Even on the left, which has agreed to ally with the right-wing Naftali Bennett, euphoria over Lapid's announcement is mixed with caution over Netanyahu's drive to win defectors..

Especially in the Bennett match, Yamina. Of its seven deputies elected in March, one has already announced that he will vote against the new government while another, Ori Orbach, now admits doubts. Bennett met with him this Thursday at his home and Netanyahu called him and sent messages -without being answered- to undo them but the fact that the new government depends on how Orbach or another deputy wakes up on the day of the inauguration reflects his great fragility.

“This structure, based only on 61 out of 120 deputies, is very complex. In addition, there is a feeling that Netanyahu has not yet had the last word,” says journalist Nadav Eyal.

The Likud leader uses his last cartridges with a campaign in simultaneous channels (social networks, demonstrations in front of their houses, telephone calls, intervention of some rabbis from the nationalist sector, etc.), focused on putting pressure on legislators uncomfortable with the alliance with the left and the Islamist Arab party Raam and remind them of their electoral promises not to do so.
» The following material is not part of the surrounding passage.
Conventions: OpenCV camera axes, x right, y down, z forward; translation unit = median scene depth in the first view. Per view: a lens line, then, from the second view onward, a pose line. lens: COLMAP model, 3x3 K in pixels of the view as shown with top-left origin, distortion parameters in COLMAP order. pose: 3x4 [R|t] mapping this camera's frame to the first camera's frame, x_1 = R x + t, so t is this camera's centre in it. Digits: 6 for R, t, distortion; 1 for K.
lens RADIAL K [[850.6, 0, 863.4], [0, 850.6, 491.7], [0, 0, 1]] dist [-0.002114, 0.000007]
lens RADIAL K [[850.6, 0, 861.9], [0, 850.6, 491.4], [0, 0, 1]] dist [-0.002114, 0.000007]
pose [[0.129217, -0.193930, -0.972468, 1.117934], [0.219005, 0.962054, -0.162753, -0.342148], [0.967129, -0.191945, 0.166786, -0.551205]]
“Bennett sold the Negev to Raam!” Netanyahu tweeted about the agreement between Bennett, Lapid and the leader of this Arab faction Mansour Abbas to legalize Bedouin villages created without state permission in the southern Negev desert. Proof of Netanyahu's might on social media, run by aggressive and talented kids, is that the words “Bennett sold” trended on Twitter in Israel. This is a classic move by Bibi in the electoral wars: He throws darts at the rival for his pact photographed with Abbas but hours before he himself had offered him more generous proposals to obtain his parliamentary support away from the cameras and then deny any contact with the islamist. Paradoxically, Netanyahu's tango with Abbas in recent months is what gave Bennett, former director general of the Settlement Council, the green light to agree with him, making Raamen the first Arab party to form part of a government.

Netanyahu is now trying to abort Lapid's initiative to replace Knesset Speaker Yariv Levin (Likud) who seeks to speed up the inauguration. The prime minister's strategy is to delay the decisive vote as long as possible, as this increases the chances that the fragile political structure will crumble even before it stands.. Not only because it raises the doubts of some legislators, but because in these lands everything can change in a minute. For example, three weeks ago Hamas projectiles ignited a full-scale confrontation, altering the country's entire agenda.

Bennett's number 2 house, Ayelet Shaked, in Tel Aviv was the scene of another demonstration by the nationalist right to abort the coalition with the left and Raam. “Shaked's heart is not with this surreal government but he alleges that Israel is going through a serious crisis and everything possible must be done to avoid elections,” says Shlomi Levy, an activist close to Shaked who sees – or at least saw – as a leader of the right after the Netanyahu era. An era that cannot be buried until the coalition is approved. And even then he will try to come back as soon as possible.